*** SUPPLIED DATA

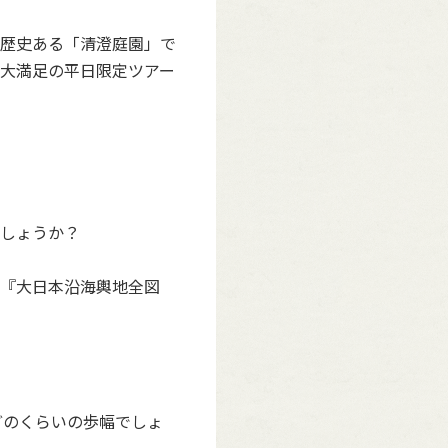
歴史ある「清澄庭園」で
大満足の平日限定ツアー
でしょうか？
『大日本沿海輿地全図
。
どのくらいの歩幅でしょ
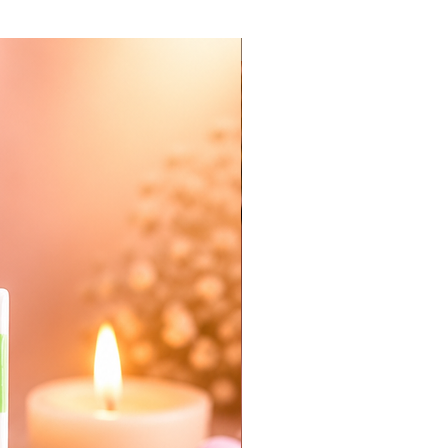
Nieuw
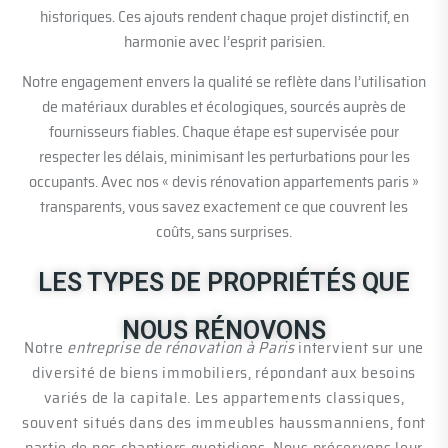
historiques. Ces ajouts rendent chaque projet distinctif, en
harmonie avec l’esprit parisien.
Notre engagement envers la qualité se reflète dans l’utilisation
de matériaux durables et écologiques, sourcés auprès de
fournisseurs fiables. Chaque étape est supervisée pour
respecter les délais, minimisant les perturbations pour les
occupants. Avec nos « devis rénovation appartements paris »
transparents, vous savez exactement ce que couvrent les
coûts, sans surprises.
LES TYPES DE PROPRIÉTÉS QUE
NOUS RÉNOVONS
Notre
entreprise de rénovation à Paris
intervient sur une
diversité de biens immobiliers, répondant aux besoins
variés de la capitale. Les appartements classiques,
souvent situés dans des immeubles haussmanniens, font
partie de nos chantiers quotidiens. Nous préservons leur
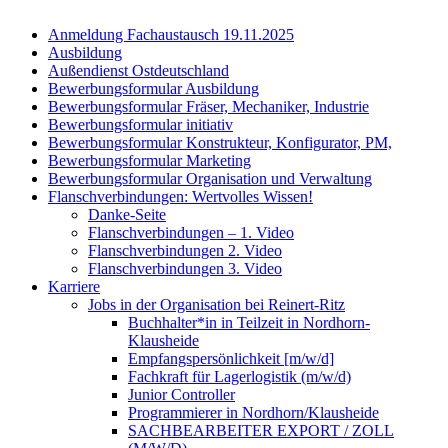
Anmeldung Fachaus­tausch 19.11.2025
Ausbildung
Außen­dienst Ostdeutschland
Bewer­bungs­for­mular Ausbildung
Bewer­bungs­for­mular Fräser, Mecha­niker, Industrie
Bewer­bungs­for­mular initiativ
Bewer­bungs­for­mular Konstrukteur, Konfi­gu­rator, PM,
Bewer­bungs­for­mular Marketing
Bewer­bungs­for­mular Organi­sation und Verwaltung
Flansch­ver­bin­dungen: Wertvolles Wissen!
Danke-Seite
Flansch­ver­bin­dungen – 1. Video
Flansch­ver­bin­dungen 2. Video
Flansch­ver­bin­dungen 3. Video
Karriere
Jobs in der Organi­sation bei Reinert-Ritz
Buchhalter*in in Teilzeit in Nordhorn-
Klausheide
Empfangs­per­sön­lichkeit [m/w/d]
Fachkraft für Lager­lo­gistik (m/w/d)
Junior Controller
Program­mierer in Nordhorn/Klausheide
SACHBEARBEITER EXPORT / ZOLL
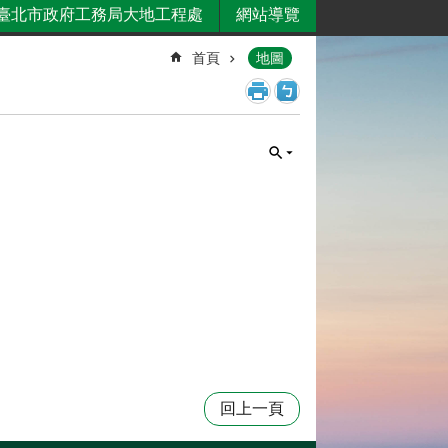
臺北市政府工務局大地工程處
網站導覽
首頁
地圖
回上一頁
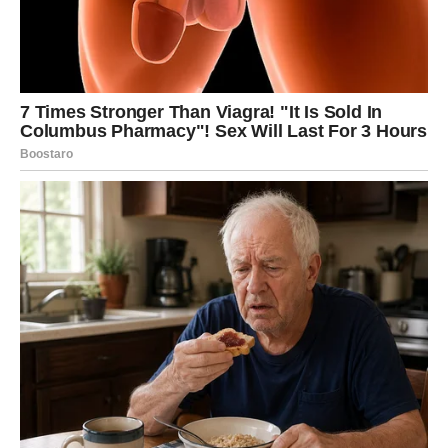
Devica – karta Put
Device danas mogu razmišljati o promeni ili kraćem
putovanju. Ova karta često simbolizuje i promenu pravca
u životu.
Možda ćete dobiti ideju ili priliku koja vas vodi ka nečemu
novom.
Vaga – karta Radost
Vage danas mogu doživeti lep trenutak koji će im
popraviti raspoloženje. Ova karta donosi druženje, smeh i
prijatnu energiju.
Moguće je da ćete provesti vreme sa osobama koje vam
mnogo znače.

******

▸ **WORK REQUIRED**:
Write out every line above exactly, minus images.

▸ **YOUR RESPONSE**:
歴史ある「清澄庭園」で
大満足の平日限定ツアー
でしょうか？
『大日本沿海輿地全図
。
どのくらいの歩幅でしょ
Nieuw
historiques. Ces ajouts rendent chaque projet distinctif, en
harmonie avec l’esprit parisien.
Notre engagement envers la qualité se reflète dans l’utilisation
de matériaux durables et écologiques, sourcés auprès de
fournisseurs fiables. Chaque étape est supervisée pour
respecter les délais, minimisant les perturbations pour les
occupants. Avec nos « devis rénovation appartements paris »
transparents, vous savez exactement ce que couvrent les
coûts, sans surprises.
LES TYPES DE PROPRIÉTÉS QUE
NOUS RÉNOVONS
Notre
entreprise de rénovation à Paris
intervient sur une
diversité de biens immobiliers, répondant aux besoins
variés de la capitale. Les appartements classiques,
souvent situés dans des immeubles haussmanniens, font
partie de nos chantiers quotidiens. Nous préservons leur
Anmeldung Fachaus­tausch 19.11.2025
Ausbildung
Außen­dienst Ostdeutschland
Bewer­bungs­for­mular Ausbildung
Bewer­bungs­for­mular Fräser, Mecha­niker, Industrie
Bewer­bungs­for­mular initiativ
Bewer­bungs­for­mular Konstrukteur, Konfi­gu­rator, PM,
Bewer­bungs­for­mular Marketing
Bewer­bungs­for­mular Organi­sation und Verwaltung
Flansch­ver­bin­dungen: Wertvolles Wissen!
Danke-Seite
Flansch­ver­bin­dungen – 1. Video
Flansch­ver­bin­dungen 2. Video
Flansch­ver­bin­dungen 3. Video
Karriere
Jobs in der Organi­sation bei Reinert-Ritz
Buchhalter*in in Teilzeit in Nordhorn-
Klausheide
Empfangs­per­sön­lichkeit [m/w/d]
Fachkraft für Lager­lo­gistik (m/w/d)
Junior Controller
Program­mierer in Nordhorn/Klausheide
SACHBEARBEITER EXPORT / ZOLL
臺北市政府工務局大地工程處
網站導覽
首頁
地圖
回上一頁
Devica – karta Put
Device danas mogu razmišljati o promeni ili kraćem
putovanju. Ova karta često simbolizuje i promenu pravca
u životu.
Možda ćete dobiti ideju ili priliku koja vas vodi ka nečemu
novom.
Vaga – karta Radost
Vage danas mogu doživeti lep trenutak koji će im
popraviti raspoloženje. Ova karta donosi druženje, smeh i
prijatnu energiju.
Moguće je da ćete provesti vreme sa osobama koje vam
mnogo znače.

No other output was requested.